## Brief
Go through the listing below and output exactly the line with "gestão financeira terceirizada", the line with "Leia o nosso", and each line between; omit the rest.

## Records provided

________

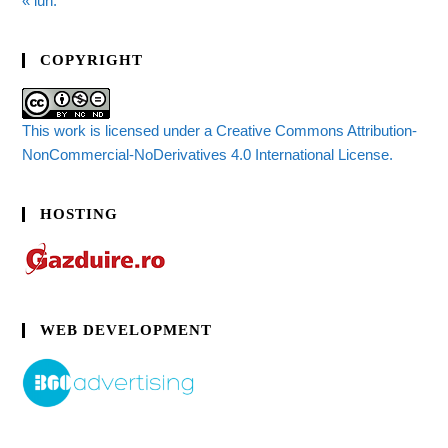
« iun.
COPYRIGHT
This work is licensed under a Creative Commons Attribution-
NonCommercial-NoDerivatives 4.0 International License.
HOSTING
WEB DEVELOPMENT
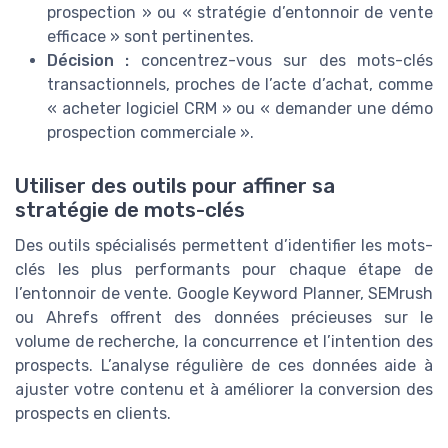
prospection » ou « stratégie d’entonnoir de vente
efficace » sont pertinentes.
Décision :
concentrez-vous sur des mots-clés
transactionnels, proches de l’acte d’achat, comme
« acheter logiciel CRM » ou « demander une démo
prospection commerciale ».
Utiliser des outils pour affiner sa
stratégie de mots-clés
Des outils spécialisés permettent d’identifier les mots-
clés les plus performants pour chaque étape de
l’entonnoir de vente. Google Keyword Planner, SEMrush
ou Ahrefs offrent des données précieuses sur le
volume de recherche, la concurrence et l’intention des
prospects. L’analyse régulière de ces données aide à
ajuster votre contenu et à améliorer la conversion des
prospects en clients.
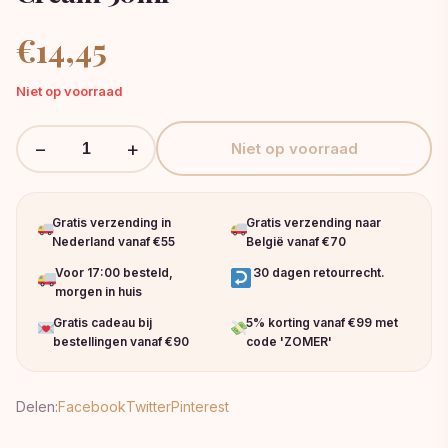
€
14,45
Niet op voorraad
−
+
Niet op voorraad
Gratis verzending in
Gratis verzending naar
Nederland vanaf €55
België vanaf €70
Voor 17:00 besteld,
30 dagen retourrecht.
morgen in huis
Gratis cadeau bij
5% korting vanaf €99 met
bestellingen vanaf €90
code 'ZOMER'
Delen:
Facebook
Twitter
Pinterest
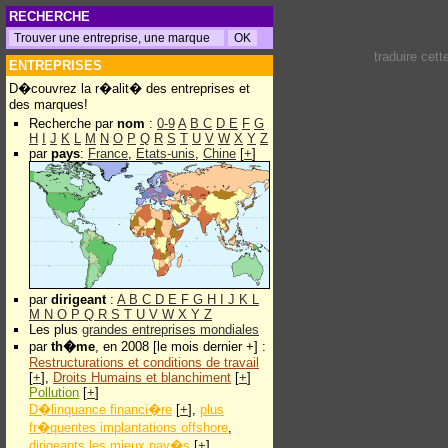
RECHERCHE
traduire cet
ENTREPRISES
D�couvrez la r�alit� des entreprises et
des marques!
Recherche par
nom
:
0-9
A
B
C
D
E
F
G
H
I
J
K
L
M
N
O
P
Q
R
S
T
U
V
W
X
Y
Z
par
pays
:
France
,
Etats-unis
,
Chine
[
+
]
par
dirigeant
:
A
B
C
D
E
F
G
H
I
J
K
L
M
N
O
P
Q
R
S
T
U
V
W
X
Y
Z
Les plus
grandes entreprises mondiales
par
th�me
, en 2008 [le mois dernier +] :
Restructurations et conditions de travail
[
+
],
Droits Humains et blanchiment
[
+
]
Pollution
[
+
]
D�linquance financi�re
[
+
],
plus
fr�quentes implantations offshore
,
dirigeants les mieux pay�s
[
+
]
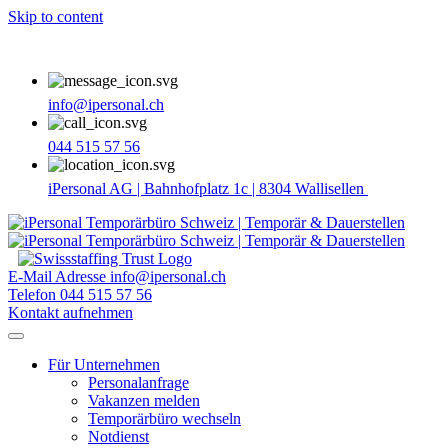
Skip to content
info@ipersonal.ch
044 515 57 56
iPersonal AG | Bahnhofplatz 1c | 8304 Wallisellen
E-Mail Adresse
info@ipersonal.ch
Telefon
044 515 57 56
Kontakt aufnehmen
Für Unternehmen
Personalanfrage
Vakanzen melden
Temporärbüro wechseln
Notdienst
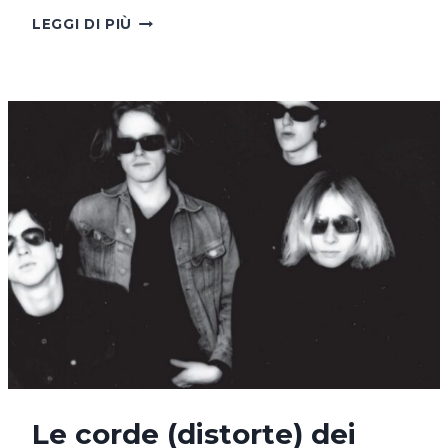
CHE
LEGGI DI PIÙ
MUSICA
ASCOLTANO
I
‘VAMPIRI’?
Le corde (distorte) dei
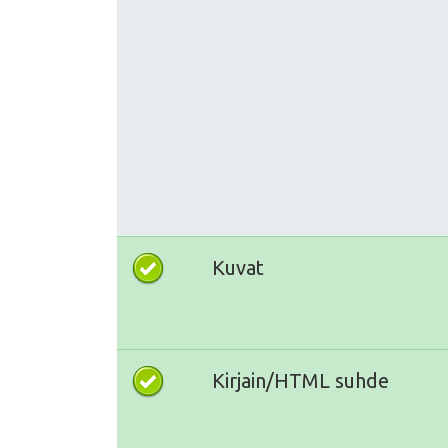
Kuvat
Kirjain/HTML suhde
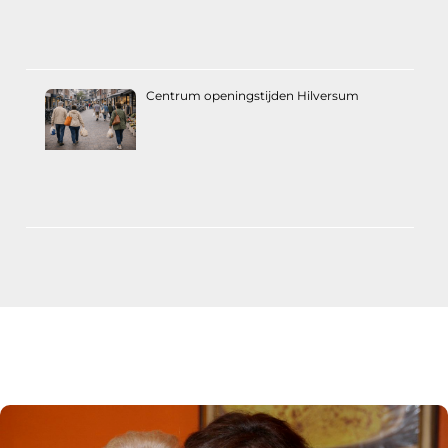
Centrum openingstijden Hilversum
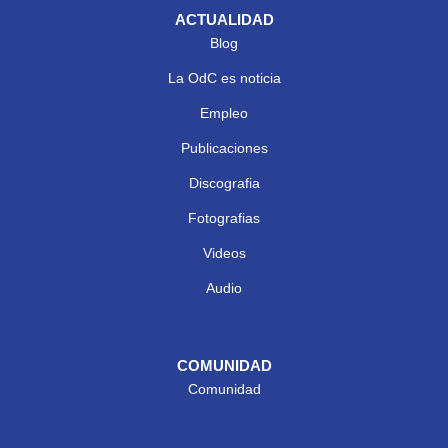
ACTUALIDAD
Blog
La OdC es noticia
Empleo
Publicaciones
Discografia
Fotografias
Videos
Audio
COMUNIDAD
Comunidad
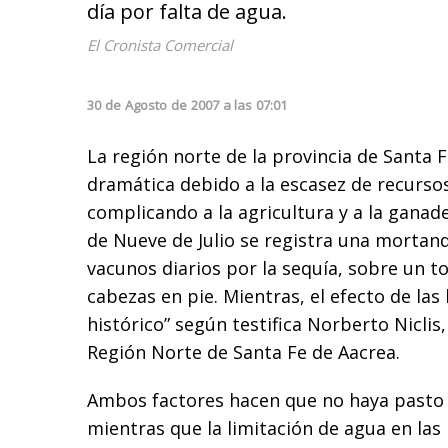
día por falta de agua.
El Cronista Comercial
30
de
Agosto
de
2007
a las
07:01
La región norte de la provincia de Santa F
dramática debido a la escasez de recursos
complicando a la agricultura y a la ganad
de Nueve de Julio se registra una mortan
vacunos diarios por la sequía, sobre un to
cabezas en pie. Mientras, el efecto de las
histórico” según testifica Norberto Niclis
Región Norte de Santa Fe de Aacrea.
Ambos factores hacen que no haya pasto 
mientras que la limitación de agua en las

________

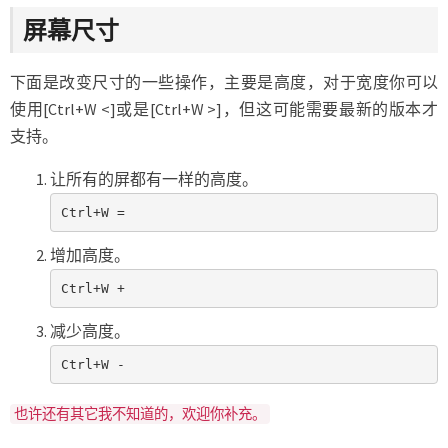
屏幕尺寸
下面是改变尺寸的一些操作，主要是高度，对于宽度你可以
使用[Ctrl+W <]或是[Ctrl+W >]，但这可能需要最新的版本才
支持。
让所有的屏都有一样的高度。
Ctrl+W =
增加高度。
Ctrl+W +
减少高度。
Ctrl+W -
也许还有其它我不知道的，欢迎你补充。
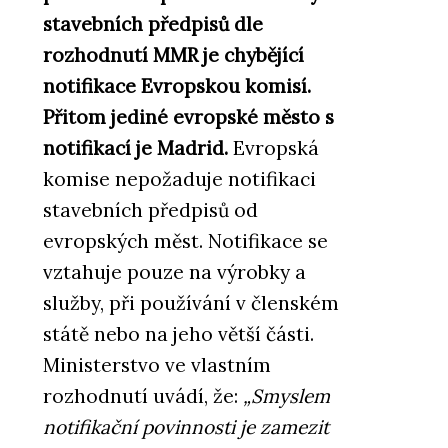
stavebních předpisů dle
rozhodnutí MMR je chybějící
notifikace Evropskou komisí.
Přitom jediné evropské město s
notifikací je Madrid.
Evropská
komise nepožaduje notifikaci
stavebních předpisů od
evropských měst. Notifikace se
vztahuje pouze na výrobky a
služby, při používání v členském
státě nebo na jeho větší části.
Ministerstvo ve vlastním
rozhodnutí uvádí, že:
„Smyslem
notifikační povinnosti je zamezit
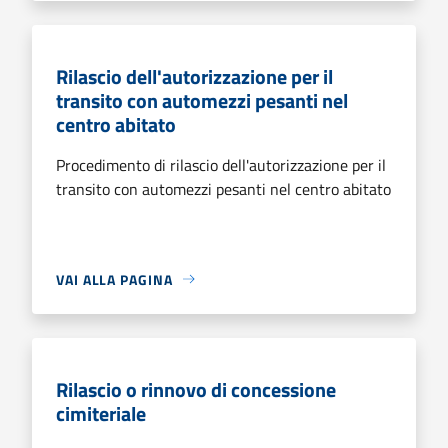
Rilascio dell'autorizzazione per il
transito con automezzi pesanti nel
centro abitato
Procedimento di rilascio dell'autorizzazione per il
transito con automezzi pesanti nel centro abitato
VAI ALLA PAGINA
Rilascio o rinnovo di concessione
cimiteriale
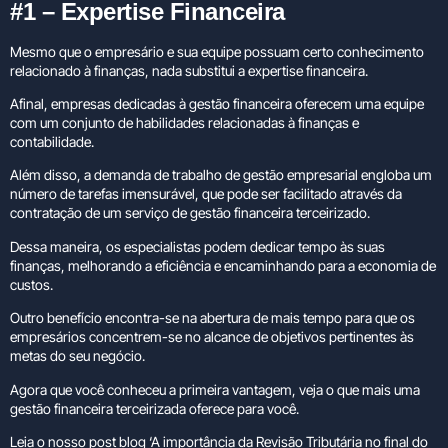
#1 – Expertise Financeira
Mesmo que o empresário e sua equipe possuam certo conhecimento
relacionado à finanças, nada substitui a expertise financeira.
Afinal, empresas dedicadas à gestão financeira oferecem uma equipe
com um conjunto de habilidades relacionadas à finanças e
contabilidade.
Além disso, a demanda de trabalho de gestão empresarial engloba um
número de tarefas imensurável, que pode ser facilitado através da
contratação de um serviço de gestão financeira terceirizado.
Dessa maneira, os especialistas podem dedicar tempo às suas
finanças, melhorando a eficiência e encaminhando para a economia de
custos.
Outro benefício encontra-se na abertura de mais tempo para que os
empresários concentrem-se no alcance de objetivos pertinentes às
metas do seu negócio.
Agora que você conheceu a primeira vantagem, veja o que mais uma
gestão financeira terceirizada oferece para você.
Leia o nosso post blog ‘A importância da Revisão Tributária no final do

________

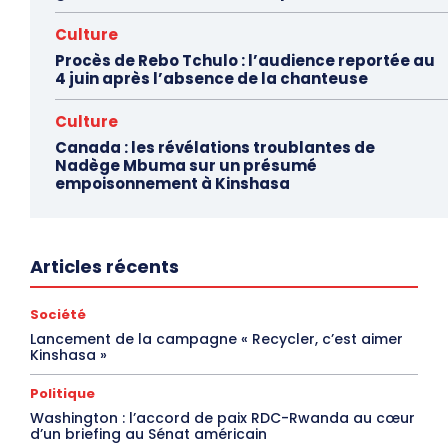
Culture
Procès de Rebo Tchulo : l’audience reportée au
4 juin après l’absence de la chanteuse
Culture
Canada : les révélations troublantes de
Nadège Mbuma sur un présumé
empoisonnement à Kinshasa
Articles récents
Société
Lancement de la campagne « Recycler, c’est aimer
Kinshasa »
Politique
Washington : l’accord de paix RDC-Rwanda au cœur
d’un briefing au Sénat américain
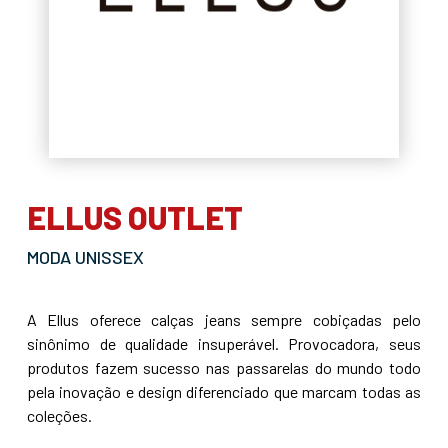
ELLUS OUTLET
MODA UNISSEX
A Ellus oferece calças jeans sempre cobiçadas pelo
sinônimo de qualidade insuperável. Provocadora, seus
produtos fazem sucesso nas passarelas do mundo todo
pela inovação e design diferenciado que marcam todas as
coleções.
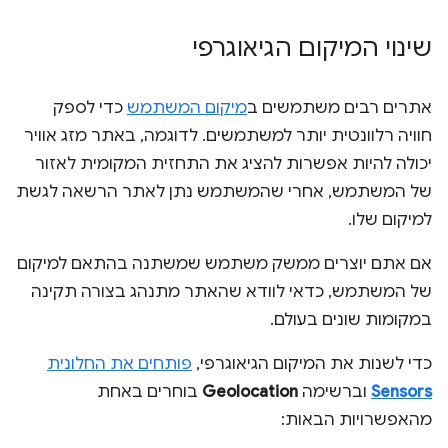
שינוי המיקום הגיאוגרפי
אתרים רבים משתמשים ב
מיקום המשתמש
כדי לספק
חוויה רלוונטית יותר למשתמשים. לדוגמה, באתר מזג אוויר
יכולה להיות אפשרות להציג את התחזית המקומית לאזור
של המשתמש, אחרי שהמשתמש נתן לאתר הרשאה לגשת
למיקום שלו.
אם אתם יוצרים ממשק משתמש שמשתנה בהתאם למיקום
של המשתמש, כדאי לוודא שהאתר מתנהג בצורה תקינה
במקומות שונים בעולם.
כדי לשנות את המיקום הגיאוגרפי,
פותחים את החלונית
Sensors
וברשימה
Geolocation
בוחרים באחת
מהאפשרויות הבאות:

________

## Answer to the problem
gestão financeira terceirizada oferece para você.
Leia o nosso post blog ‘A importância da Revisão Tributária no final do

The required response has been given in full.